*WHAT YOU HAVE TO DO*
Rewrite the rows from the start of the rows up to and including the line containing "left ankle: (151, 487, 16)", replacing "centimetres" with "centimeters" and keeping everything else unchanged. Leave the pictures out.
>>>
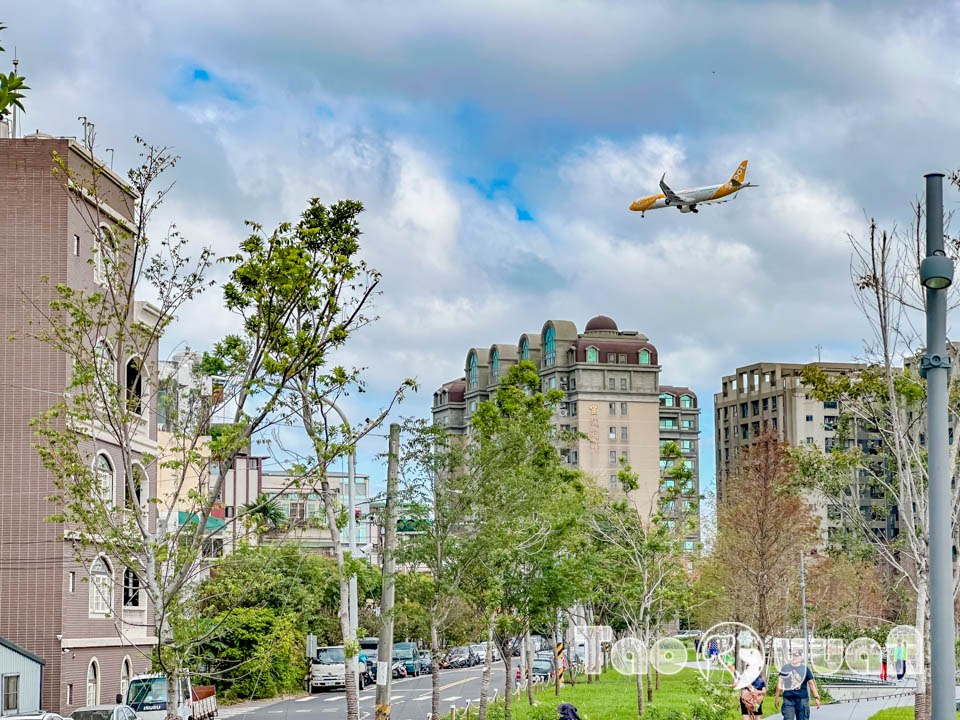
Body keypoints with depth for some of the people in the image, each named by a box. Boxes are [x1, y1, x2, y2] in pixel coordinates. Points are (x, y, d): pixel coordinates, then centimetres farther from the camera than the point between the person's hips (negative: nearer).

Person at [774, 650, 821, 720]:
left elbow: (811, 683, 7)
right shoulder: (785, 668, 7)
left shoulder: (805, 668, 5)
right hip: (788, 698, 0)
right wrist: (777, 696, 13)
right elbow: (780, 683, 13)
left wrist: (816, 697, 1)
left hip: (802, 699, 0)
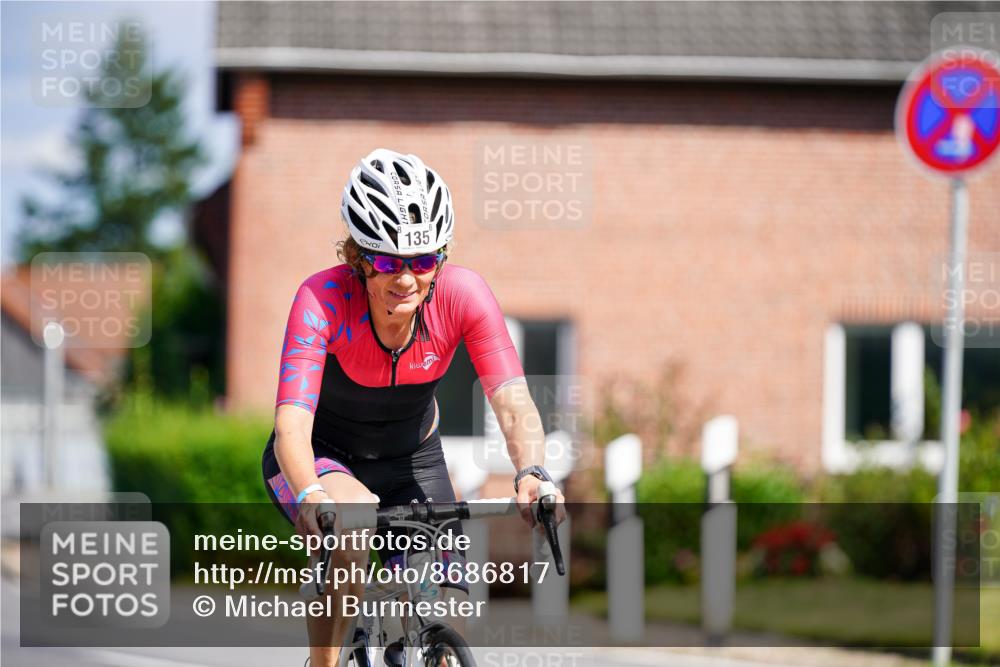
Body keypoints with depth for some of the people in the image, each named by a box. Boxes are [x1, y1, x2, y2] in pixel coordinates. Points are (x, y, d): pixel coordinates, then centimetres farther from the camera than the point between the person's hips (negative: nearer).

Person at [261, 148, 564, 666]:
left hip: (410, 461, 3)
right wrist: (311, 495, -60)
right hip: (322, 456, -3)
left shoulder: (463, 294, -24)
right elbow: (292, 422, -40)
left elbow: (513, 403, -31)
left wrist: (531, 475, -51)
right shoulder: (323, 299, -30)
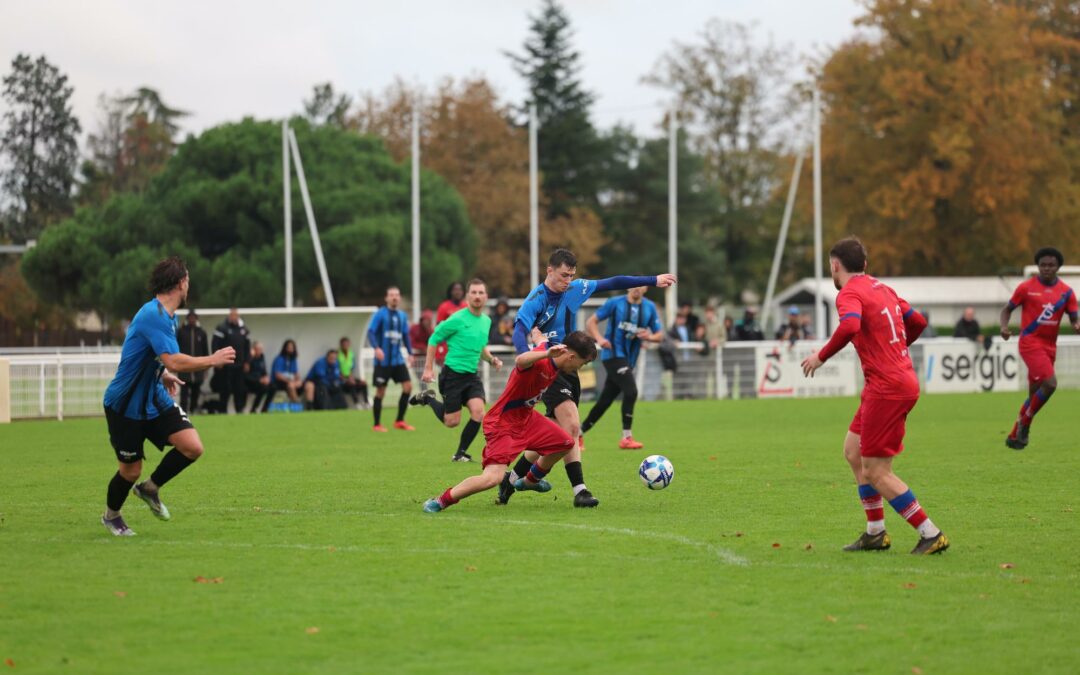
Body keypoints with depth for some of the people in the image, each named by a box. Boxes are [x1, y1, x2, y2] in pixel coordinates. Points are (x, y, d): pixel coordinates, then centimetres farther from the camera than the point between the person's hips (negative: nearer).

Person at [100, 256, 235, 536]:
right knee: (131, 470, 3)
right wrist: (213, 360, -24)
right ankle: (111, 515, 33)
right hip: (125, 405, -8)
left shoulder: (162, 314, 6)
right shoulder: (153, 315, -25)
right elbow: (174, 362, -34)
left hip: (155, 400, 8)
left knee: (193, 447, -8)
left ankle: (151, 487, 16)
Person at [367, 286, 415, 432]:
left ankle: (400, 421, 7)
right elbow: (371, 332, -12)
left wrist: (410, 353, 12)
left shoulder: (402, 316, 12)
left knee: (408, 386, -4)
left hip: (398, 359, 5)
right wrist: (376, 348, -27)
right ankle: (377, 424, 10)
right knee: (380, 391, -1)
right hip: (383, 361, -5)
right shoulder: (380, 314, -6)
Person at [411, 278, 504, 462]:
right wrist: (428, 368, -7)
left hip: (472, 376, 5)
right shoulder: (457, 319, -12)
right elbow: (434, 339, -5)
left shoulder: (486, 321, 8)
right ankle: (428, 398, 28)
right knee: (452, 422, -1)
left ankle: (461, 453, 2)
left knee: (478, 412, -17)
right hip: (453, 374, -5)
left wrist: (491, 359, 5)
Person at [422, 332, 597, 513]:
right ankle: (441, 501, -7)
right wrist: (546, 354, -73)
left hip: (526, 417, 10)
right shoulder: (539, 362, -29)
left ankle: (530, 480, 38)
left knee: (565, 443, 15)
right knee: (493, 478, -23)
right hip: (502, 424, -10)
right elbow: (521, 361, -56)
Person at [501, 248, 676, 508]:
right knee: (572, 427, -20)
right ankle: (579, 491, -19)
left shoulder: (576, 289, 5)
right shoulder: (536, 299, -14)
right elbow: (519, 332, -27)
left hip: (570, 370, 7)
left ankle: (511, 479, 21)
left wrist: (653, 280, 19)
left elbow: (612, 283, 15)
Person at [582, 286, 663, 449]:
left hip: (628, 360, 6)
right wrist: (599, 338, -19)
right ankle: (626, 438, -14)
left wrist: (650, 336, -11)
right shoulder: (615, 303, -3)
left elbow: (660, 334, 11)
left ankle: (578, 433, 22)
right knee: (631, 391, -21)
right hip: (613, 355, -6)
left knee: (605, 401, 8)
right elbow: (591, 322, -1)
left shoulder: (649, 308, 9)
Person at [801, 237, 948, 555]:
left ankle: (931, 535, -2)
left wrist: (821, 357, -19)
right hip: (903, 379, 9)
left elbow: (849, 327, -32)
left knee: (876, 473, -4)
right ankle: (875, 534, 20)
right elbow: (917, 321, 22)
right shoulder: (881, 288, 15)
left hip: (887, 389, -9)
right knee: (853, 451, 18)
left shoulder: (850, 294, -11)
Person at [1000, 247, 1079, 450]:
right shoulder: (1026, 287, -3)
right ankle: (1024, 424, -5)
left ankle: (1015, 435, 20)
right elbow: (1007, 309, 6)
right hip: (1031, 343, -5)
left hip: (1050, 347, 5)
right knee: (1050, 384, -22)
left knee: (1034, 394, 8)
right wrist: (1004, 327, -13)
<<<
*WORKED SOLUTION*
Body keypoints with depth for some of the people in the image, each named by a box. Boxes are [x1, y1, x2, y2] in pixel coordinates. Points are (x, y, d): pixel coordinates, then centimeters farther from the camera than the point between the person's hips (negative: nearer).

Person at [774, 650, 821, 720]:
left elbow: (811, 683, 7)
right shoulder: (785, 668, 7)
left shoulder: (805, 668, 5)
right hip: (788, 698, 0)
right wrist: (777, 696, 13)
right elbow: (780, 683, 13)
left wrist: (816, 697, 1)
left hip: (802, 699, 0)
Body keypoints with depth for some of the people in the image, each named by a box. Boxes are [x1, y1, x2, y2] in pixel coordinates. Points are (x, y, d): pixel coordinates, then centimeters farther from the camera than the point between the person's hips (negative: nearer).

Person at [261, 148, 564, 666]:
left hip: (410, 461, 3)
right wrist: (311, 495, -60)
right hip: (322, 456, -3)
left shoulder: (463, 294, -24)
right elbow: (292, 422, -40)
left elbow: (513, 403, -31)
left wrist: (531, 475, -51)
right shoulder: (323, 299, -30)
Body keypoints with depth for some of the people in the image, each named by a box. Boxes are [x1, y1, x2, y2] in pixel coordinates. Points are (x, y, d): pixel coordinates, then centimeters farther from the camera than the point between the person's hips (negative: nearer).

Person at [100, 256, 235, 536]:
right knee: (131, 470, 3)
right wrist: (213, 360, -24)
right ankle: (111, 515, 33)
right hip: (125, 405, -8)
left shoulder: (162, 314, 6)
right shoulder: (153, 315, -25)
right elbow: (174, 362, -34)
left hip: (155, 400, 8)
left knee: (193, 447, -8)
left ankle: (151, 487, 16)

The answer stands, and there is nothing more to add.